Cómo traduzirían "cebolla de verdeo" al portugués?


----------



## XiaoRoel

_Cebolo_ ou _cebolinho_?


----------



## nilperez

Hola! Según el DRAE (http://www.wordreference.com/definicion/cebolleta) *cebolleta* es el nombre de lo que en Argentina llamamos *cebolla de verdeo*. Entonces en (http://www.wordreference.com/espt/cebolleta) verás que la traducción es *cebolhina*.


----------



## XiaoRoel

Pero date cuenta de que _cebolhina_ (si no se equivoca el diccionario bilingüe) es un _españolismo_ en portugués, como bien denotan /_lh_/ en vez del etimológico /_l_/ y el sufijo diminutivo -_ina_ en vez del etimológico -_inha_.


----------



## WhoSoyEu

Perdón pero el nombre es "cebolinha".


----------



## XiaoRoel

Isso já semelha português (e galego).


----------



## Carfer

Também de verduras pouco percebo, mas o nome que costumo ouvir ( e espero que estejamos a falar das mesmas coisa) é '_cebolinho_' ou '_cebolo_', como diz XiaoRoel.


----------



## WhoSoyEu

O que eu quis dizer é que não se escreve "cebolhina" e sim "cebolinha" (em Pt-Br).


----------



## nilperez

nilperez said:


> Hola! Según el DRAE (http://www.wordreference.com/definicion/cebolleta) *cebolleta* es el nombre de lo que en Argentina llamamos *cebolla de verdeo*. Entonces en (http://www.wordreference.com/espt/cebolleta) verás que la traducción es *cebolhina*.
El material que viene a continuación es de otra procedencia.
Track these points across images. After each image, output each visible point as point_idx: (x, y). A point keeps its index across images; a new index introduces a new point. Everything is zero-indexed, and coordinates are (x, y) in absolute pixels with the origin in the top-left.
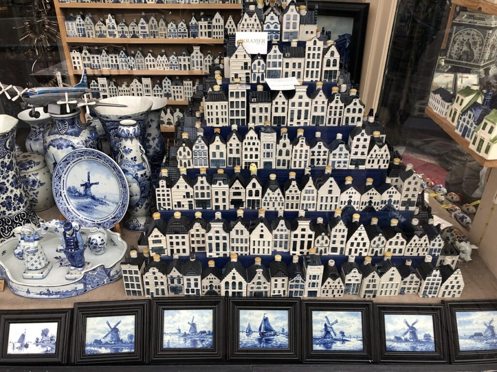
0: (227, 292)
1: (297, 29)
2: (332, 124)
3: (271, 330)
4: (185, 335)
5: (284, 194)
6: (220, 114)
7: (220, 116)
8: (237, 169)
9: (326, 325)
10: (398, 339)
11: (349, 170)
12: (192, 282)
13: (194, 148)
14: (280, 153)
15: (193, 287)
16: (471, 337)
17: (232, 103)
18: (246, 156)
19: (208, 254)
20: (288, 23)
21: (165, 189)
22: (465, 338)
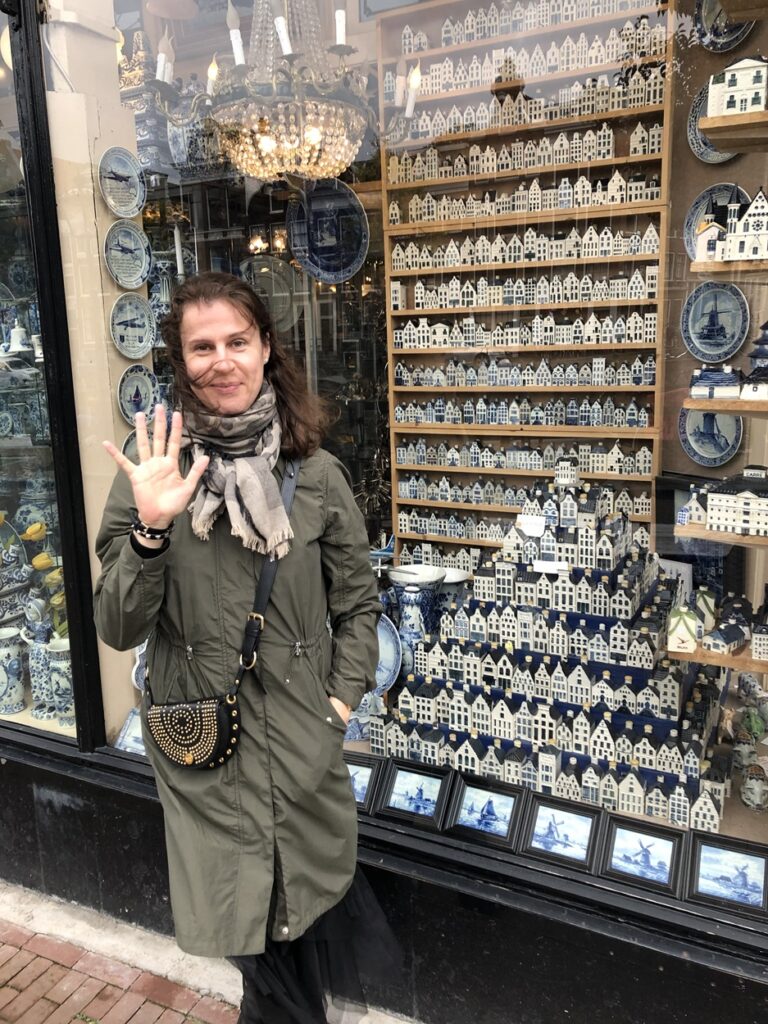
0: (460, 767)
1: (575, 517)
2: (597, 614)
3: (493, 814)
4: (411, 798)
5: (533, 677)
6: (486, 589)
7: (486, 591)
8: (494, 645)
9: (550, 824)
10: (627, 859)
11: (609, 664)
12: (430, 750)
13: (456, 618)
14: (537, 635)
15: (430, 755)
16: (716, 879)
17: (499, 580)
18: (503, 633)
19: (451, 726)
20: (565, 511)
21: (423, 653)
22: (707, 878)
Perdón, el error fue mío, escribí *cebolhina* en lugar de *cebolinha *. Si siguen el link verán la escritura correcta. Disculpen de nuevo.


----------



## swift

Hola:

Yo pensé en Allium schoenoprasum o cebolinha. 

Parece que en Portugal se llama _cebolinho_ y en Brasil _cebolinha_.


----------



## Susaf

Yo diria que "cebolinha"


----------



## Brazilian Girl

¡A cocinar, entonces!
En Brasil es muy difundido el uso de "cebolinha" y "salsinha" (perejil). 
Cuando las recetas piden los dos cortados juntos llamamos "cheiro verde" (olor verde), un nombre raro ya que nada que uno huele tiene colores, ¿no?


----------



## Audie

No Recife também se ouve '_cebolinho_', com "o" no final. Talvez essa seja até a forma mais tradicional.

Há até um "combo" D) muito comum nas feiras livres (não vejo isso nos supermercados): '_coentro e cebolinho'_. O feirante já amarra num molho só uma porção de cada um, para o freguês que quer comprar dos dois, mas não quer gastar em dois molhos distintos.


----------